**Task inputs**

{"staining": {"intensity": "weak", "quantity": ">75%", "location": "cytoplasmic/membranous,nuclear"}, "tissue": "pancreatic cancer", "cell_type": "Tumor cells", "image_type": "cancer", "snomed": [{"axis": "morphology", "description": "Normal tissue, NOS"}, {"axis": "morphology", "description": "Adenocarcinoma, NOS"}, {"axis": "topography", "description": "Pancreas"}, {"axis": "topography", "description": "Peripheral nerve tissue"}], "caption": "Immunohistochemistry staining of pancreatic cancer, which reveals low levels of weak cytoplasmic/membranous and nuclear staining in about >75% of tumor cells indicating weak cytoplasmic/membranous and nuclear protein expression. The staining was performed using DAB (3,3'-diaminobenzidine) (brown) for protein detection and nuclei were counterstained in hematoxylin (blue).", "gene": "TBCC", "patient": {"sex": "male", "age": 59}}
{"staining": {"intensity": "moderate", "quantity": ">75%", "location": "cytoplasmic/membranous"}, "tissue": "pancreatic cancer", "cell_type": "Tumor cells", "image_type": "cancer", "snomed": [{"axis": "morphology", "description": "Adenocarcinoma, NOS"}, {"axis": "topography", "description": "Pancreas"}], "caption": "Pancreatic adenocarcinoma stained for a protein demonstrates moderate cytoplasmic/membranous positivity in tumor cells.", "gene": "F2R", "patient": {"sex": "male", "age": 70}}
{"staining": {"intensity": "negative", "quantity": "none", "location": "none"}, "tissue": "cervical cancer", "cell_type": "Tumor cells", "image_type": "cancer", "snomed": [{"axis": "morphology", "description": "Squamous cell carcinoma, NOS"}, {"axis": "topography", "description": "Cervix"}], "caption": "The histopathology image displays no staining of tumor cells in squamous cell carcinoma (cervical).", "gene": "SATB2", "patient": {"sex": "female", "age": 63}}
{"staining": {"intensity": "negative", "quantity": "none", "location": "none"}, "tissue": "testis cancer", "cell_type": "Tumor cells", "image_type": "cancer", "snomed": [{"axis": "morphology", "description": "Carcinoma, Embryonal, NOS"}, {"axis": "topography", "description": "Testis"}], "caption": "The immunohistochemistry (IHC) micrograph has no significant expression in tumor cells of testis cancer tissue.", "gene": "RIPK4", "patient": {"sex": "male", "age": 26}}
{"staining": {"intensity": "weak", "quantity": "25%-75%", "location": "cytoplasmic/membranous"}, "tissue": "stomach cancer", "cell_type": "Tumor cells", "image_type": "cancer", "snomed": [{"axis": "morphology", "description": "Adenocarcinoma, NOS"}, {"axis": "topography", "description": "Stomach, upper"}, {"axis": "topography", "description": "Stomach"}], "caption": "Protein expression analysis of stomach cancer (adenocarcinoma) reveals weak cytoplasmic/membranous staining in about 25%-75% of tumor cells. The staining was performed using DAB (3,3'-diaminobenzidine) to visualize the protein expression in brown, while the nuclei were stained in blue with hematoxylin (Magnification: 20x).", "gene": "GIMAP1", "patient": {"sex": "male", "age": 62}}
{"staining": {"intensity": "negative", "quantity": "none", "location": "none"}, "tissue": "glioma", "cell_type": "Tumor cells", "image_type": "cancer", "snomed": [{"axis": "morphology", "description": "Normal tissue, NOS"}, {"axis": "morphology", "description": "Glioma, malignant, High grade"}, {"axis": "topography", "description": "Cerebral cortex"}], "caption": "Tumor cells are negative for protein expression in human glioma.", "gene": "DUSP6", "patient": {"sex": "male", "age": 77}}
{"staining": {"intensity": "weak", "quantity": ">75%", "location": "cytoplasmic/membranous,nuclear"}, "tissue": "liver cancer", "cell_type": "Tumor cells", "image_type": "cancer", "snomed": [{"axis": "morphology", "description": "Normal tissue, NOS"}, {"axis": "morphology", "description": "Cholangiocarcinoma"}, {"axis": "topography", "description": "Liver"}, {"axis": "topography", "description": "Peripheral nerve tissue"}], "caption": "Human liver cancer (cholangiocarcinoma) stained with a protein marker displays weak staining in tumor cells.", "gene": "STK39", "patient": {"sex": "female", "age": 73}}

**Exercise description**
From the entries above, write out only the lines starting at the line that holds "adenocarcinoma stained for" and ending at the line that holds "histopathology image displays", keeping both and matching them exactly.

**Reply to the exercise**
{"staining": {"intensity": "moderate", "quantity": ">75%", "location": "cytoplasmic/membranous"}, "tissue": "pancreatic cancer", "cell_type": "Tumor cells", "image_type": "cancer", "snomed": [{"axis": "morphology", "description": "Adenocarcinoma, NOS"}, {"axis": "topography", "description": "Pancreas"}], "caption": "Pancreatic adenocarcinoma stained for a protein demonstrates moderate cytoplasmic/membranous positivity in tumor cells.", "gene": "F2R", "patient": {"sex": "male", "age": 70}}
{"staining": {"intensity": "negative", "quantity": "none", "location": "none"}, "tissue": "cervical cancer", "cell_type": "Tumor cells", "image_type": "cancer", "snomed": [{"axis": "morphology", "description": "Squamous cell carcinoma, NOS"}, {"axis": "topography", "description": "Cervix"}], "caption": "The histopathology image displays no staining of tumor cells in squamous cell carcinoma (cervical).", "gene": "SATB2", "patient": {"sex": "female", "age": 63}}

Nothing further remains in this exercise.